One thing I had wanted to try on our trip to Paris in 2012 but didn’t get the chance to was frog’s legs. This time I was determined to check out this signature french dish. I found a restaurant that had it. For dinner I had escargot (out of the shell unfortunately) and frog’s legs.


When I first heard that French people eat frog legs in middle school I thought it was really gross. But the taste wasn’t gross at all…it did, in fact, taste like chicken. My husband had a risotto dish that was out of this world.


We like the restaurant so much that we would be back two more times. The restaurant was named Rina and we are still talking about it two weeks after our trip…It was that good!
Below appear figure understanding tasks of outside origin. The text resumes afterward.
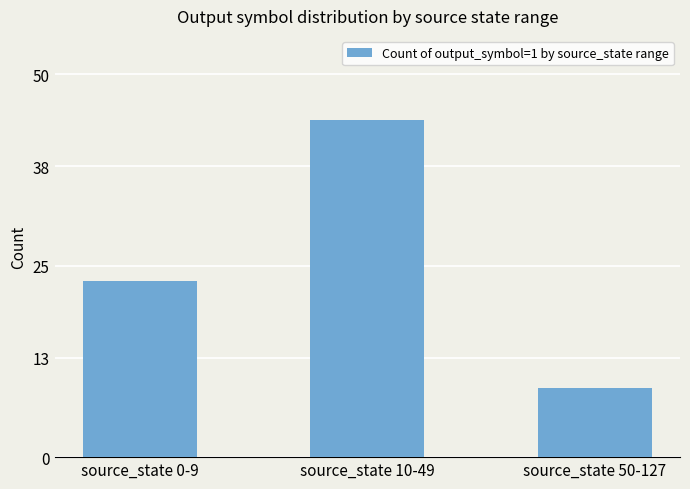

Reading left to right, what are all the values shown in this chart?

source_state 0-9=23	source_state 10-49=44	source_state 50-127=9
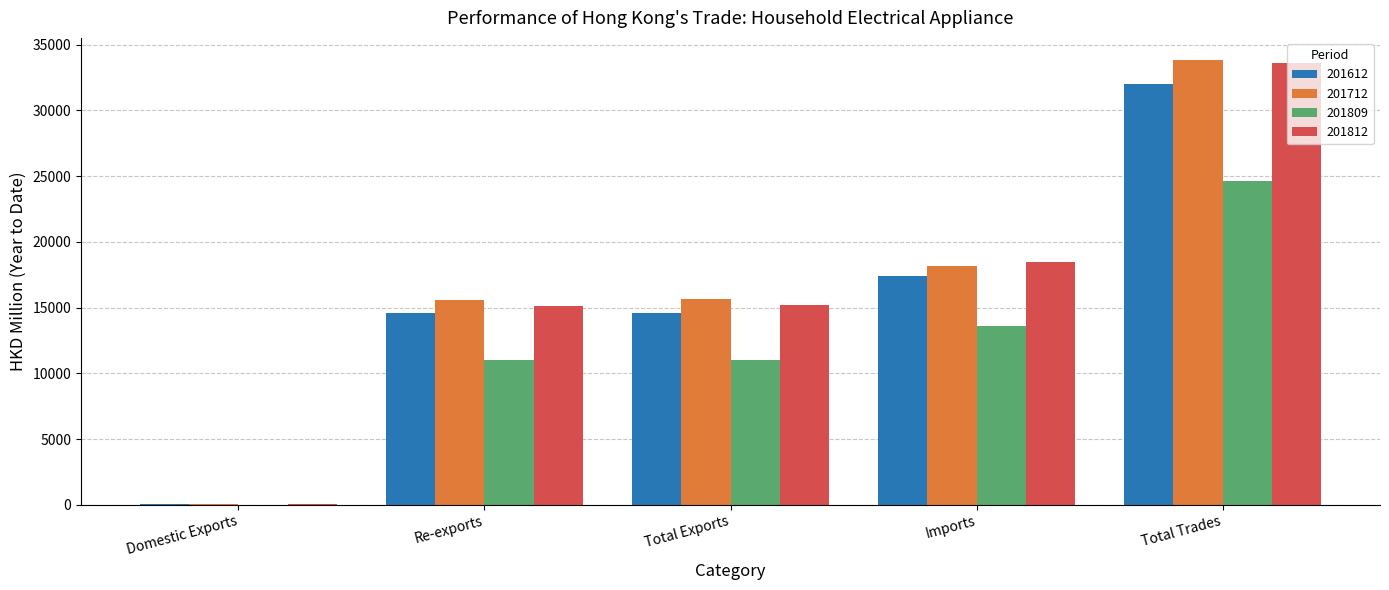

What is the greatest value displayed?

33829.2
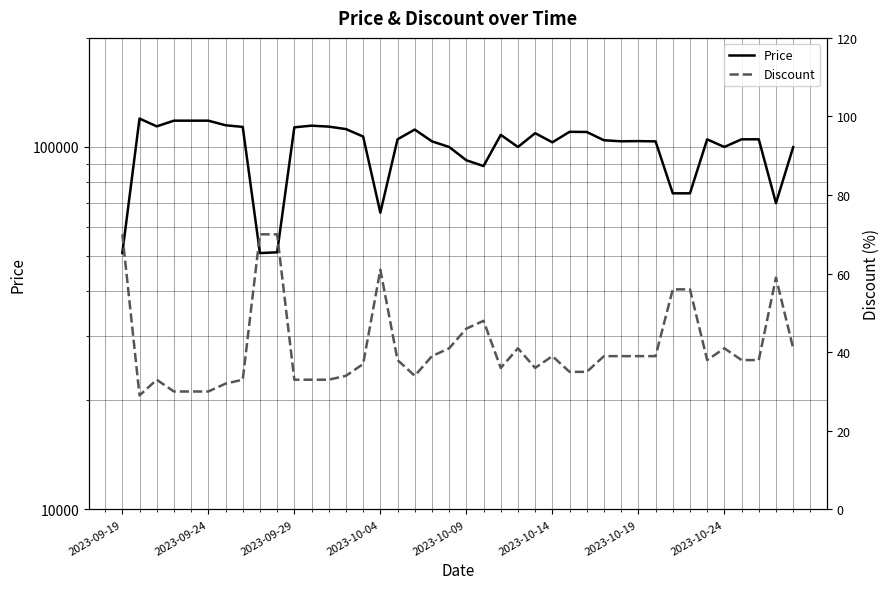

Count the number of categories in the chart.

40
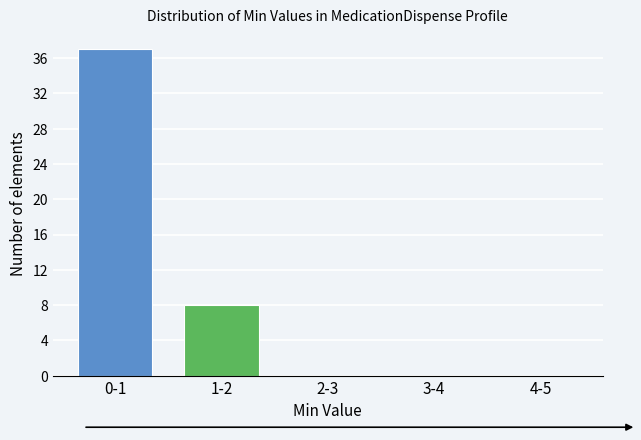

Reading right to left, extract all data points from this chart.

4-5=0	3-4=0	2-3=0	1-2=8	0-1=37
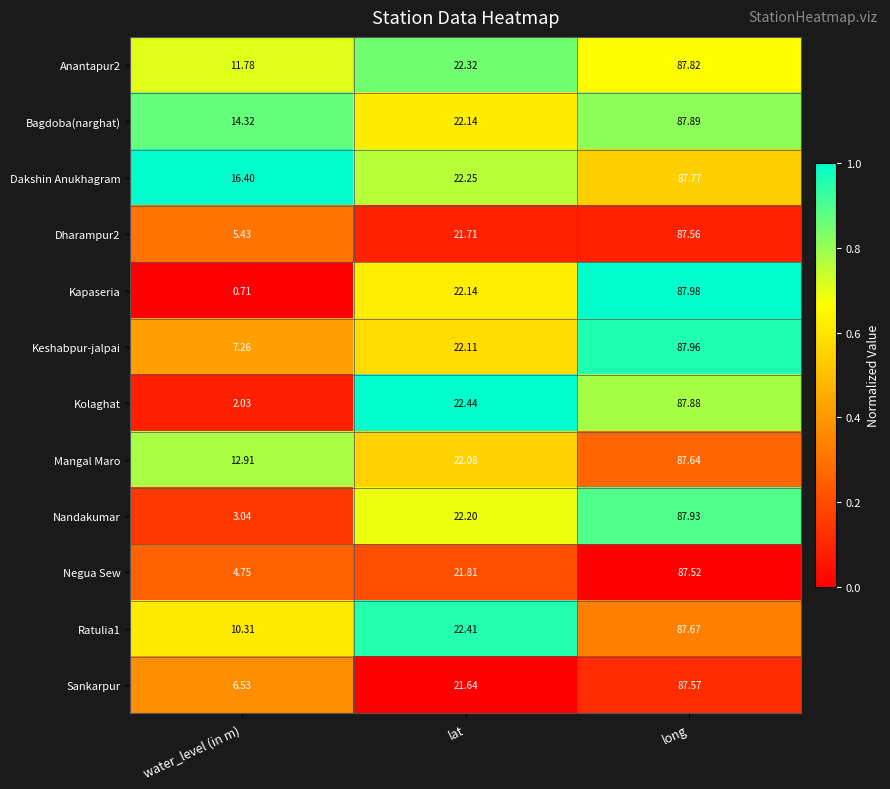

Is the value of Dakshin Anukhagram at water_level (in m) greater than the value of Dharampur2 at water_level (in m)?

Yes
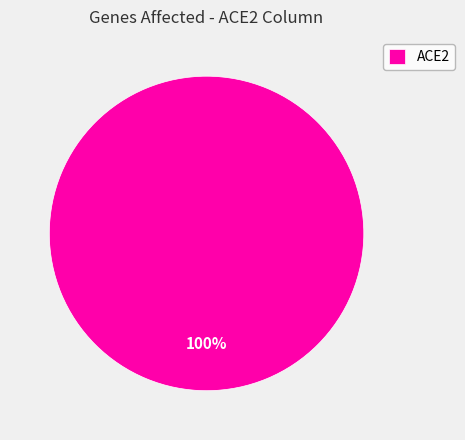

Rank the categories by value from highest to lowest.

ACE2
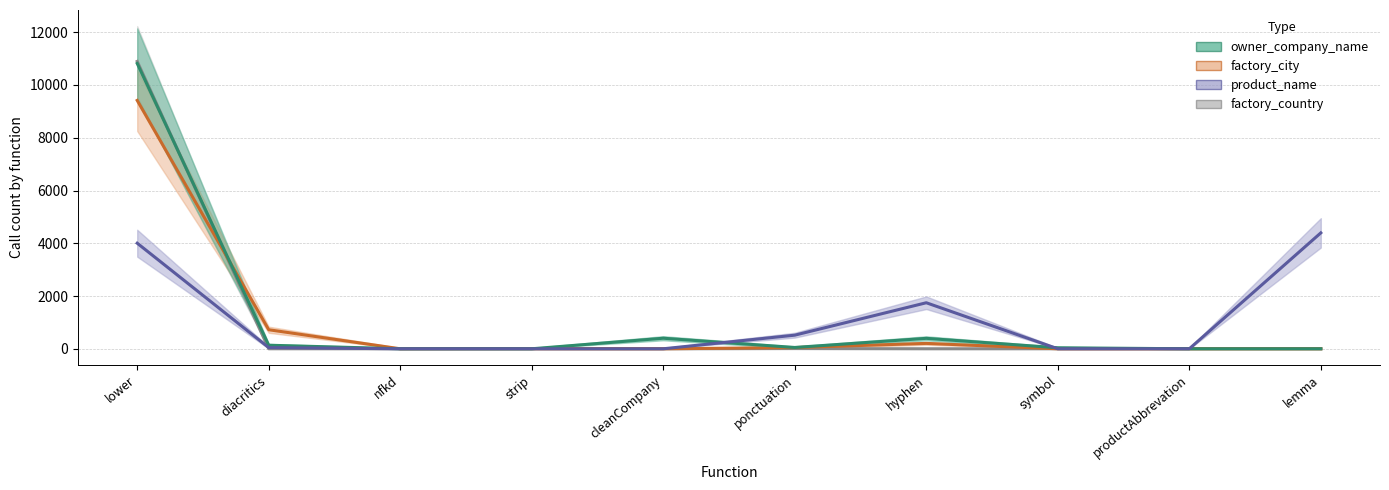

Reading left to right, list all the values displayed in this chart.

owner_company_name: lower=10816	diacritics=135	nfkd=0	strip=0	cleanCompany=400	ponctuation=50	hyphen=396	symbol=38	productAbbrevation=0	lemma=0
factory_city: lower=9416	diacritics=722	nfkd=0	strip=3	cleanCompany=0	ponctuation=46	hyphen=204	symbol=0	productAbbrevation=0	lemma=0
product_name: lower=4003	diacritics=45	nfkd=0	strip=0	cleanCompany=0	ponctuation=516	hyphen=1745	symbol=0	productAbbrevation=0	lemma=4394
factory_country: lower=10894	diacritics=1	nfkd=0	strip=0	cleanCompany=0	ponctuation=8	hyphen=0	symbol=0	productAbbrevation=0	lemma=0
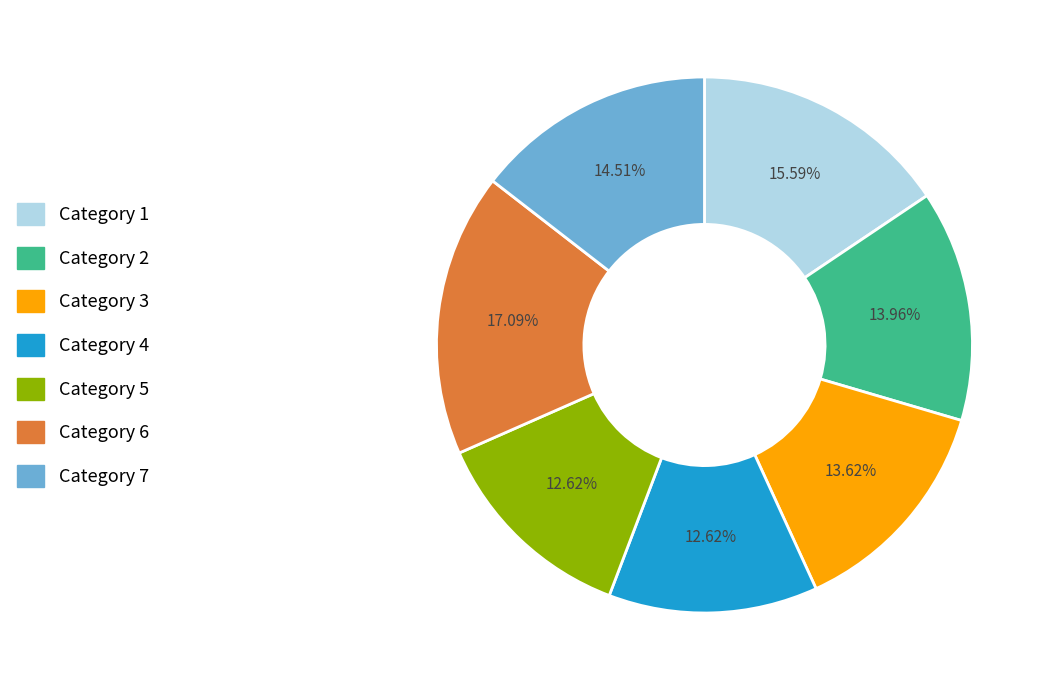

Is the sum of Category 5 and Category 3 greater than half?

No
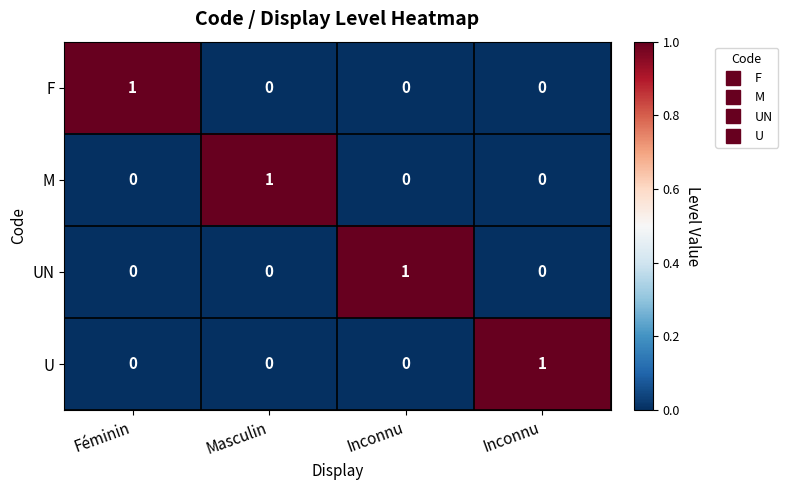

How many data points does each series have?

4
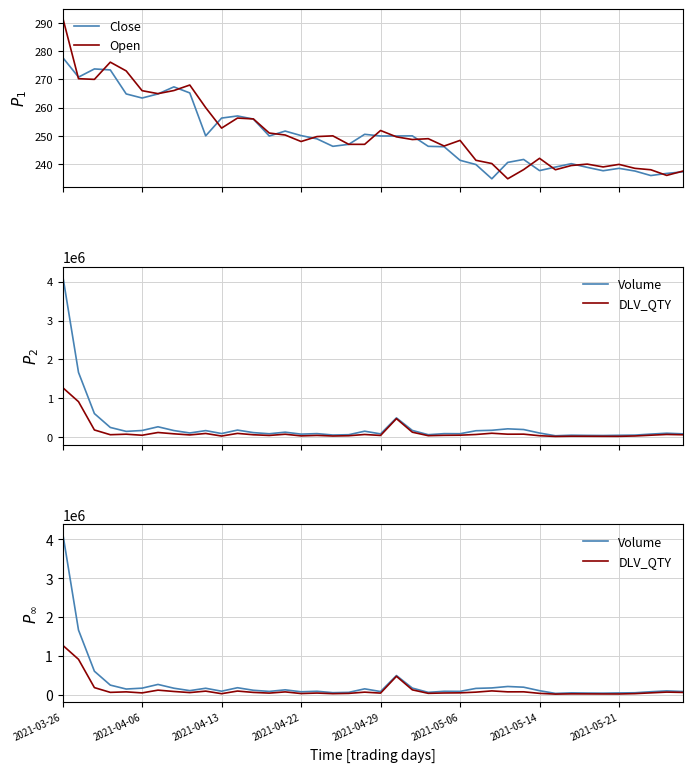

In Open, how many points are lower than both neighbors (excluding endpoints)?

10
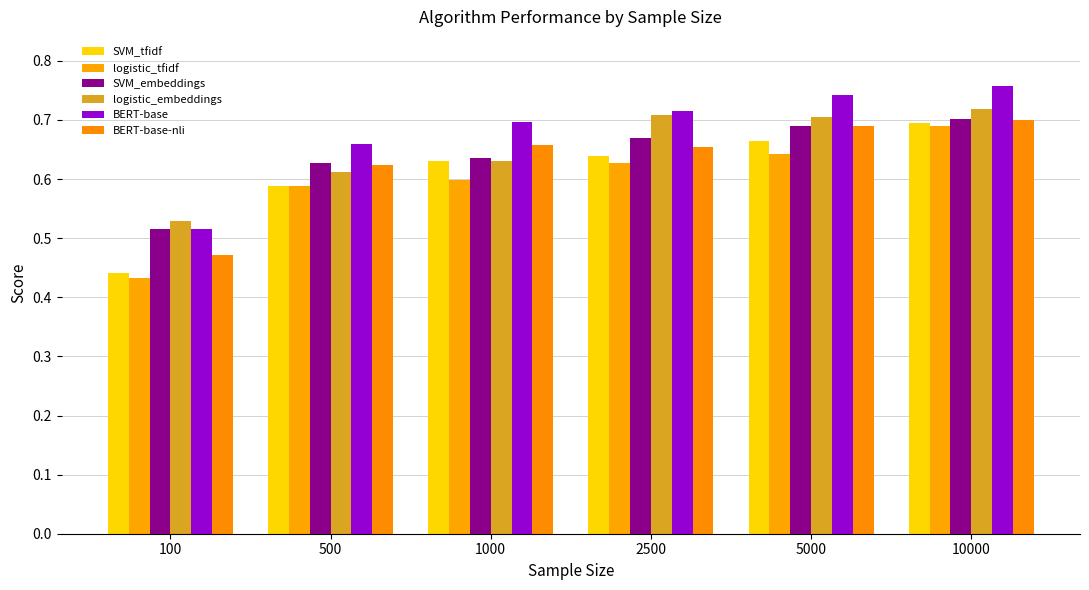

Are the bars grouped side by side (vs. stacked)?

Yes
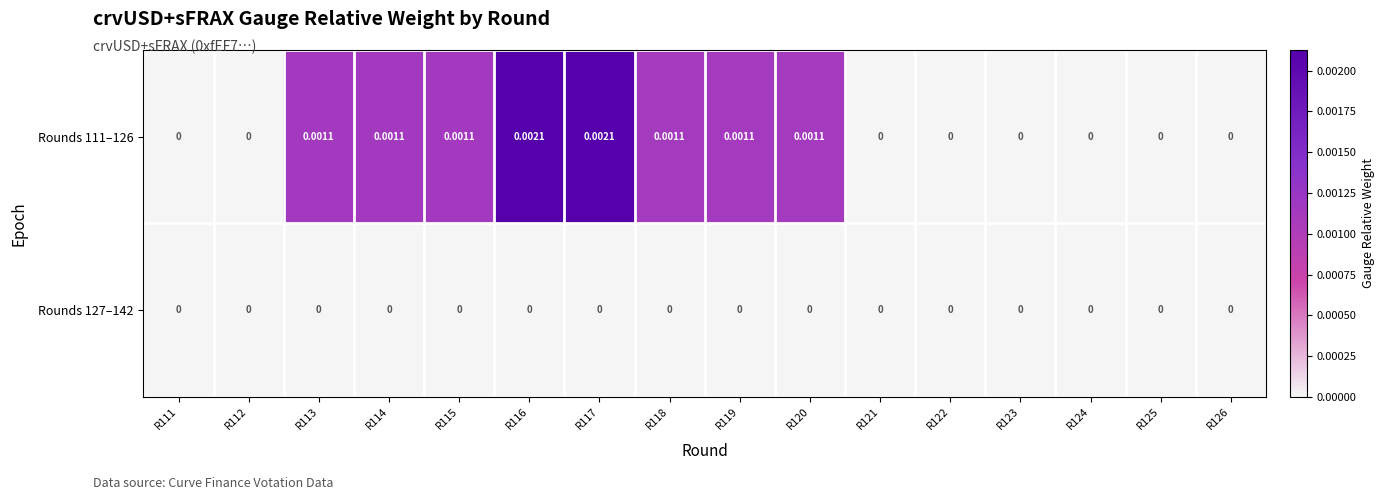

Is the value of Rounds 127–142 at R124 greater than the value of Rounds 111–126 at R114?

No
After dinner we went by a nearby gay bar so I could have a drink. The bar wasn’t anything special but it did satisfy my desire to say I had been to a gay bar in Nice.

Back at our hotel I was thankful that the rain hadn’t ruined our time at  the Ephrussi de Rothchild Villa and Gardens. Although neither one of us mentioned it I noted in my head that we had reached the halfway point of our trip but instead of being sad about it I was excited that the next day we would be going to another country.